__REQUIREMENT__:
Answer these questions using the article below on the closure of national forests in California.
(a) Through what date does the closure last?
(b) What fine could people who willfully ignore the order face?
(c) Which national forest does the order not affect?

__EXCERPTED TEXT__:
________
National forests in California are temporarily closing because of wildfires across the state. The closure begins on Wednesday through September 17.
"The last thing we want is for a large number of visitors to once again be in the forest and become trapped," said Dean Gould of the U.S. Forest Service.
Just one year ago, during the Labor Day weekend, the Creek Fire sparked in the Sierra National Forest. Quickly exploding in size, the fire grew to become California's largest single wildfire, destroyed hundreds of homes, and would continue to burn for months.
This year, wildfires have already burned more than 1.7 million acres of national forest land.
"This is not a light decision but at this point, with the resources and conditions that we have, it's the best choice for public safety," said Jennifer Eberlein, deputy regional forester for the Pacific Southwest Region.
Forest Service officials say they face record fuel levels, explosive fire conditions, and already strained resources.
"When we have an outbreak of a fire, especially in our wilderness area, it puts stress on all of our resources," said Sheriff Margaret Mims of the Fresno County Sheriff's Office. "So please, if you go up and you meet the exemptions, please be responsible."
Some of those exemptions include people who need to access their private property, animals, or businesses. But be prepared to show proof.
The forest service is not allowing recreational services on the water or in the forests.
Although rangers plan to give visitors caught off guard a warning first, people found willfully ignoring the order could be hit with a $5,000 fine.
While the National Forests will be closed, Shaver Lake and national parks will remain open, although Yosemite requires a reservation. With the last-minute changes, businesses and visitor center phones have been ringing off the hook with questions.
The boat rental company Sierra Marina at Shaver Lake claims they've lost more than $20,000 in rentals over the holiday weekend because of the confusion about what is open.
"Brides are calling places and asking, 'Hey, does this mean that my wedding will happen this month?' Our big message to people is yes, the businesses are still open," said Brooke Smith, director of Public Relations at Visit Yosemite Madera County.
This order does not affect the Humboldt-Toiyabe National Forest, which is not in the Pacific Southwest Region.
________
(Saved data entries)
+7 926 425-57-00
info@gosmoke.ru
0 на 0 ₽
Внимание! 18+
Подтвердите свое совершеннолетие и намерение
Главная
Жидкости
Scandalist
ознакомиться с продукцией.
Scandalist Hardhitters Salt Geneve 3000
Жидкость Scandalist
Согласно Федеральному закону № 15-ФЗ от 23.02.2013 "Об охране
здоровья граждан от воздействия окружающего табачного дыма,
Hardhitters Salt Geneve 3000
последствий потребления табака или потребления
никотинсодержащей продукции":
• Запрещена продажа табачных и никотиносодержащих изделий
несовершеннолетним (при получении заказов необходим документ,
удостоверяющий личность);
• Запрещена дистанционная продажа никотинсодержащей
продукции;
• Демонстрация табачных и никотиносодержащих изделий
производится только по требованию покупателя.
________
__SOLVED PROBLEM__:
(a) September 17
(b) $5,000
(c) The Humboldt-Toiyabe National Forest